◆ Try it
Your reply should repeat, exactly, the line containing "right ankle: (630, 465, 17)" and the rest of the material after it.
━━━━━━
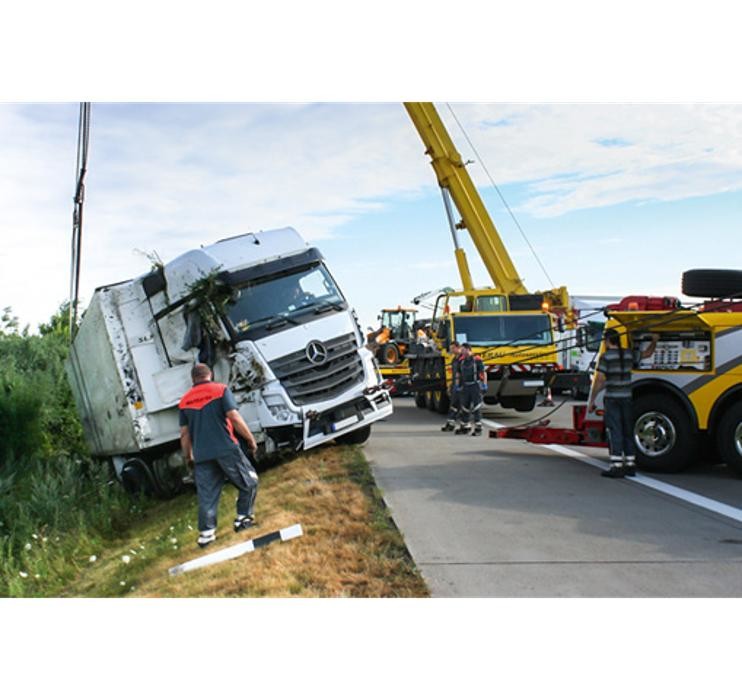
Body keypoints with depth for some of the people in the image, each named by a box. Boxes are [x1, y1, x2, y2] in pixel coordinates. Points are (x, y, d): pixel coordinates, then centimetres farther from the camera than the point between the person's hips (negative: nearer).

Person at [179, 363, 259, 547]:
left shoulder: (184, 400, 13)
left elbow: (184, 433, 13)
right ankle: (243, 519, 10)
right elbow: (234, 418, -9)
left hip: (201, 454, 4)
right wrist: (251, 439, -1)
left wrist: (187, 456, 24)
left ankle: (206, 532, 4)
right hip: (226, 449, -4)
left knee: (206, 495, 7)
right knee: (249, 482, 12)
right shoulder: (220, 389, 1)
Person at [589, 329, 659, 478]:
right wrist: (654, 341, 41)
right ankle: (630, 465, 17)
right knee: (628, 431, 12)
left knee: (614, 432, -6)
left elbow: (600, 380, -14)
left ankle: (617, 467, -9)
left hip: (612, 399, -5)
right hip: (626, 398, 5)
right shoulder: (628, 355, 7)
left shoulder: (606, 357, -9)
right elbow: (647, 353, 24)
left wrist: (592, 400, -9)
━━━━━━
◆ Reply
right ankle: (630, 465, 17)
right knee: (628, 431, 12)
left knee: (614, 432, -6)
left elbow: (600, 380, -14)
left ankle: (617, 467, -9)
left hip: (612, 399, -5)
right hip: (626, 398, 5)
right shoulder: (628, 355, 7)
left shoulder: (606, 357, -9)
right elbow: (647, 353, 24)
left wrist: (592, 400, -9)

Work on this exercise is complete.